■ **課題の指示**
バス釣りの大会を扱った文章について、上位陣が15〜20m先で水深10mの立木トップまで沈んでいく1インチのワームを追えた理由を、文章に書かれている内容に沿って説明せよ。

だが、多くのベテランがノーフィッシュを喰らったこの状況で、上位陣の釣果はむしろ過去最強といえるほどの驚異的安定のビッグウェイト続出だった。

試合後、今試合がエバーグリーンカップだったのでインタビューアーを務めさせてもらったが、上位5名の釣りはもはやバス釣りの常識をはるかに超越した、まさに「e-Sports(eスポーツ)」ならぬ「e-Fishing(eフィッシング)」の領域だった。

1インチの「ガルプアライブ ミノー1インチ」に0.3gのネイルを入れたホバスト仕様のリグを0.2号PEで操り、14〜18mボトムに生える10mトップの立木にサスペンドするバスをガーミンライブスコープで見つけ、サイトで釣る。

ボートには、フロント3台のライブスコープを前方死角無しで投射し、「1インチミノー」が10mの立木トップにフォールで到達するまでを目視で確認、バスの動きまでも目で追いながらホバストで誘い食わせてしまう。

通常のライブスコープでは、1インチのワームを15〜20m先の水深10mの立木トップまで沈んでいくのを完璧に追うことは不可能だが、上位陣は口を揃えて「電圧を24V化することで画像が鮮明化してルアーを投影できる」と答えた。

12V仕様と思っていたガーミンを24V仕様で使っていたのだ。

さらに、例え照射ゾーンからルアーが外れても、角度を自由に変えられる3つのトランスデューサーのどれかが捉え続け、3台のモニターのどれかに映るので、ルアーもバスも見失うことがない。

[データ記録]
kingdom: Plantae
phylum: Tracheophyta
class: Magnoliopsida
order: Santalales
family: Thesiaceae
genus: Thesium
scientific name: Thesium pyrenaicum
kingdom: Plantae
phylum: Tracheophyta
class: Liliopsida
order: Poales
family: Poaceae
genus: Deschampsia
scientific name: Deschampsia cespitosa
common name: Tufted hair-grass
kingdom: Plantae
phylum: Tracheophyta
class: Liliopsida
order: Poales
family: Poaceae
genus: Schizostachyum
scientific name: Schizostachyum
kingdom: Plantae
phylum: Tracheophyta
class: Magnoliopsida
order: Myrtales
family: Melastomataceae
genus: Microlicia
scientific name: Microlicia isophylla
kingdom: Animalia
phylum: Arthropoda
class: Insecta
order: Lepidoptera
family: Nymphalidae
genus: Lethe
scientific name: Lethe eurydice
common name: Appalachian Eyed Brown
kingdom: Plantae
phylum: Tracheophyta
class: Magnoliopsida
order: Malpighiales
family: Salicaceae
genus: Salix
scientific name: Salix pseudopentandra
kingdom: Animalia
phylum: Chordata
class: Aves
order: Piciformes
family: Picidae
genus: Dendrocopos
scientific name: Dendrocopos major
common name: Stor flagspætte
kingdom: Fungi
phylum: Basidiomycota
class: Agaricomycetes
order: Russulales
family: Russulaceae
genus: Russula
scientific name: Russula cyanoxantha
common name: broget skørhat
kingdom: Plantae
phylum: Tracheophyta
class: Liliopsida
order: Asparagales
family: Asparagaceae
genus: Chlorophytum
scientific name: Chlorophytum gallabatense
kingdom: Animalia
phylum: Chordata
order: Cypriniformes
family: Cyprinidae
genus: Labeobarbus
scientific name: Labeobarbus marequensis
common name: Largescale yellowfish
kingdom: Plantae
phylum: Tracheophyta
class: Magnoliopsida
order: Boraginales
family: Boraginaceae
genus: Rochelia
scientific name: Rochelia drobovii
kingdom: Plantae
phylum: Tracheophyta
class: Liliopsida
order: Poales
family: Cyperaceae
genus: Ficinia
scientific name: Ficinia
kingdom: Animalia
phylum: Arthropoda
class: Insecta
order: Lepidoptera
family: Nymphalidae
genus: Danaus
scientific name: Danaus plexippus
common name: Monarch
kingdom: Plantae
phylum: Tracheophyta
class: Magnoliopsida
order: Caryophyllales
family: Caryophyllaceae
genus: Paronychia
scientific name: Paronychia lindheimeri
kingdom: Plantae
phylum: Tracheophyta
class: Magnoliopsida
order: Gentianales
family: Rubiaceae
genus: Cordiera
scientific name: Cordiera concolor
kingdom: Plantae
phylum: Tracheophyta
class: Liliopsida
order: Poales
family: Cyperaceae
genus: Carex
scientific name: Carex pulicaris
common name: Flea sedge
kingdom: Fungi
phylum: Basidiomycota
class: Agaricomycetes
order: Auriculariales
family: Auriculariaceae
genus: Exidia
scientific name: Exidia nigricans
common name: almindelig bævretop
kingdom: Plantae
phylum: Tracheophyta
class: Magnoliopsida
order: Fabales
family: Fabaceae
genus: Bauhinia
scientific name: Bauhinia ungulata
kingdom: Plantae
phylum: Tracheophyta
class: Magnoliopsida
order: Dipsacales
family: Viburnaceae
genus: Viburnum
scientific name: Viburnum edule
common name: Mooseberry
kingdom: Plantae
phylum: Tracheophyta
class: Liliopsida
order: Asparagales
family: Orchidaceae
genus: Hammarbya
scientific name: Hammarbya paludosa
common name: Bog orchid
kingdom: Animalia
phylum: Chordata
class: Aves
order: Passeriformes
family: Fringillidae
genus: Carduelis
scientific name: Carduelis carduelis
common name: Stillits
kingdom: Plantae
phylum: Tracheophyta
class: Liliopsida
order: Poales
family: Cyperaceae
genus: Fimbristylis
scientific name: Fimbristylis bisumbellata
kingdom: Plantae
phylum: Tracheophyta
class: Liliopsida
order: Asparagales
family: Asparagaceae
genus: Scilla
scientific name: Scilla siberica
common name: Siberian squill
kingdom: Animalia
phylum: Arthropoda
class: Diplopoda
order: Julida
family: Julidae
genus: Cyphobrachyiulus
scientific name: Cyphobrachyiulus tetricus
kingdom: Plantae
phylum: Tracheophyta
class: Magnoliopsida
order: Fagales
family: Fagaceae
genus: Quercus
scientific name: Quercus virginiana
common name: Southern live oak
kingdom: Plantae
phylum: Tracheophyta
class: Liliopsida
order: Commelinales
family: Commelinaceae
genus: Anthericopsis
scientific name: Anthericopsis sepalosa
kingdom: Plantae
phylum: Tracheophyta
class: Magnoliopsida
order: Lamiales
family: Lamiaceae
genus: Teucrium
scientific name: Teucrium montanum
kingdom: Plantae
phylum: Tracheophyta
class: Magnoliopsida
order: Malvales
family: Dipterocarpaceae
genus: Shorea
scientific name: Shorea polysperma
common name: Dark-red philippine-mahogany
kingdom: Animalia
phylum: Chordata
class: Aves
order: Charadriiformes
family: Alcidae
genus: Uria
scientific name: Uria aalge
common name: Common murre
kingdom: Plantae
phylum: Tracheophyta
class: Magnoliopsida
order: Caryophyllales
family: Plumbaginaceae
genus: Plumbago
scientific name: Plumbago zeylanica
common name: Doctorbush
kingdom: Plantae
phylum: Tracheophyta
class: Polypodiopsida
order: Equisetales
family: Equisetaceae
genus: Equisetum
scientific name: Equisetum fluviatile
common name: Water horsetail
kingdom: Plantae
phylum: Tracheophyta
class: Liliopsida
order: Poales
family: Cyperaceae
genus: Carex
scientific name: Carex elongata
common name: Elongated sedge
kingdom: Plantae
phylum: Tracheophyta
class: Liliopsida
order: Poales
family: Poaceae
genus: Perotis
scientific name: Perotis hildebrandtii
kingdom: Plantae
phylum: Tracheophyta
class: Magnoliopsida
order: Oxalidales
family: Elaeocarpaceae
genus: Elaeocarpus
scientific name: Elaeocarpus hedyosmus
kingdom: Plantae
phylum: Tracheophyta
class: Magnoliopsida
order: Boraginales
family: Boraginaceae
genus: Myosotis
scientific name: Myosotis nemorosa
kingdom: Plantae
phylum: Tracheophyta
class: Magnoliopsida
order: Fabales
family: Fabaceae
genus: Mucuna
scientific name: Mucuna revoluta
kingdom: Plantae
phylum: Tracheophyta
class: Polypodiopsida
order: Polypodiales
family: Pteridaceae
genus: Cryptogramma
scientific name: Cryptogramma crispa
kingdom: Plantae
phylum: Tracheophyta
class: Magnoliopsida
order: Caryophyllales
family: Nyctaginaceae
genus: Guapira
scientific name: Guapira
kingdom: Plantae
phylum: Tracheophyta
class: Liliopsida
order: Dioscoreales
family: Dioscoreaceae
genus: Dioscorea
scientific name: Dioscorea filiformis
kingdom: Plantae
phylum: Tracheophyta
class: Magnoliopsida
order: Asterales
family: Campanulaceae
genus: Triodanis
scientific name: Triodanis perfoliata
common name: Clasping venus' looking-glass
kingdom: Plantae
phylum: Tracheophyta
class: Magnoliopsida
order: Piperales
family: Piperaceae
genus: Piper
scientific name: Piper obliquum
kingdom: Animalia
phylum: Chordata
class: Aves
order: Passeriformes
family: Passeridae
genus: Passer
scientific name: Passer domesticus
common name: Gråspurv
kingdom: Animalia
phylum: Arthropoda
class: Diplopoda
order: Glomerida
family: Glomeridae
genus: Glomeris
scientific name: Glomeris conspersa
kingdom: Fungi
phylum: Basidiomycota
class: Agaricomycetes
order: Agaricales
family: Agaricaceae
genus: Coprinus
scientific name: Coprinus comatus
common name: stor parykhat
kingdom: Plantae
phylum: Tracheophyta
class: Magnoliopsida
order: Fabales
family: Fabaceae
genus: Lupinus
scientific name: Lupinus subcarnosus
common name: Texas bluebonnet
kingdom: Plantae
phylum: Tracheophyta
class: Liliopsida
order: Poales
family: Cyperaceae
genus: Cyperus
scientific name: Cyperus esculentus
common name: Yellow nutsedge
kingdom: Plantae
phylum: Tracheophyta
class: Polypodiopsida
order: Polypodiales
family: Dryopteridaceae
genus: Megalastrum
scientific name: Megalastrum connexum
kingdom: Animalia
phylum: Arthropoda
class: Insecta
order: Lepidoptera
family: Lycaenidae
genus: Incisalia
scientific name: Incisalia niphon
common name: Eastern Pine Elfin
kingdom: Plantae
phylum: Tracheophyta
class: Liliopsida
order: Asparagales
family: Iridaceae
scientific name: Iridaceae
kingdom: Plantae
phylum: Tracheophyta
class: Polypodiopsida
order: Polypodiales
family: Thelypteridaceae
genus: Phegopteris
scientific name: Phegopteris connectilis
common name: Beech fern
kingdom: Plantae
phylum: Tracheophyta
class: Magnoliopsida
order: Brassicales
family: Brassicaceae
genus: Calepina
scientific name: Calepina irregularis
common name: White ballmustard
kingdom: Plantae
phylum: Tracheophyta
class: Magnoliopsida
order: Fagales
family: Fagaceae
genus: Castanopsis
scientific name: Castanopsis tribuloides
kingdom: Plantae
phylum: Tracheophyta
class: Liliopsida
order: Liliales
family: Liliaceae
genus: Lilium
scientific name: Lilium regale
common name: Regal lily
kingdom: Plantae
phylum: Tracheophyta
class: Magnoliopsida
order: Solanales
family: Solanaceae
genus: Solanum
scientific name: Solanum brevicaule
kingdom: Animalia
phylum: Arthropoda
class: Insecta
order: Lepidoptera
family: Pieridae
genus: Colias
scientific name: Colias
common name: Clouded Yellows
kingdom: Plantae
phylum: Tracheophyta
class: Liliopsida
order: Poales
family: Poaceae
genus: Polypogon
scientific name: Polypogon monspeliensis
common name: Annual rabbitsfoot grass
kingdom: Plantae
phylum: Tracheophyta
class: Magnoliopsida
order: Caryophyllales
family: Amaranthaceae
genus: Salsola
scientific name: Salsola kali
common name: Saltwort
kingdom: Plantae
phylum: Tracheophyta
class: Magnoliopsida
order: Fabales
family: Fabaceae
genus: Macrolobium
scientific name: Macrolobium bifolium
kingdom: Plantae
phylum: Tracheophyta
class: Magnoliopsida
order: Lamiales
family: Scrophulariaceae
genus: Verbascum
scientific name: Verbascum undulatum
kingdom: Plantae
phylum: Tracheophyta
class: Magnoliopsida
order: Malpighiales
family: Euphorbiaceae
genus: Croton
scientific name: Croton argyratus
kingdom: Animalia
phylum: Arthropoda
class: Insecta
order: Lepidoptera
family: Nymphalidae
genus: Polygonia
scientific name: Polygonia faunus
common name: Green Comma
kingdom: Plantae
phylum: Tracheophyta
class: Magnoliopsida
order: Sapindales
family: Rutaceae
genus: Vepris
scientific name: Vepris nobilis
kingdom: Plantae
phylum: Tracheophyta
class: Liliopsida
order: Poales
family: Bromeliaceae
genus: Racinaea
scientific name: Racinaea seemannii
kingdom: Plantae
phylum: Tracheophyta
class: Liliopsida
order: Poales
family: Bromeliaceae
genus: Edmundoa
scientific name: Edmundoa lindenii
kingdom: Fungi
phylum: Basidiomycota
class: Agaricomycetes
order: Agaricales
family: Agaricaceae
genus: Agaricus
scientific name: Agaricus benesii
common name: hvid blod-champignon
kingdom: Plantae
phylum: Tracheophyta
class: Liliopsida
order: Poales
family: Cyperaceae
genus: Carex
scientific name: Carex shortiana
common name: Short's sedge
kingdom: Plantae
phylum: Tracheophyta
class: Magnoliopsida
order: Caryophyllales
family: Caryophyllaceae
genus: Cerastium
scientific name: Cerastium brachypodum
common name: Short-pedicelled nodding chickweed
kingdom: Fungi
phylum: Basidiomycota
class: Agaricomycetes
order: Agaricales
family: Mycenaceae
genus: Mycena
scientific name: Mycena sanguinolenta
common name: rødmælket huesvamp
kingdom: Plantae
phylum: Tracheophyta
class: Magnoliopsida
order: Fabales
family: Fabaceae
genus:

■ **解答全文**
通常のライブスコープでは、その距離と深さでワームを完璧に追うことはできない。上位陣は12V仕様と思われていたガーミンを24V化して使っており、口を揃えて、電圧を上げると画像が鮮明になりルアーを投影できると答えている。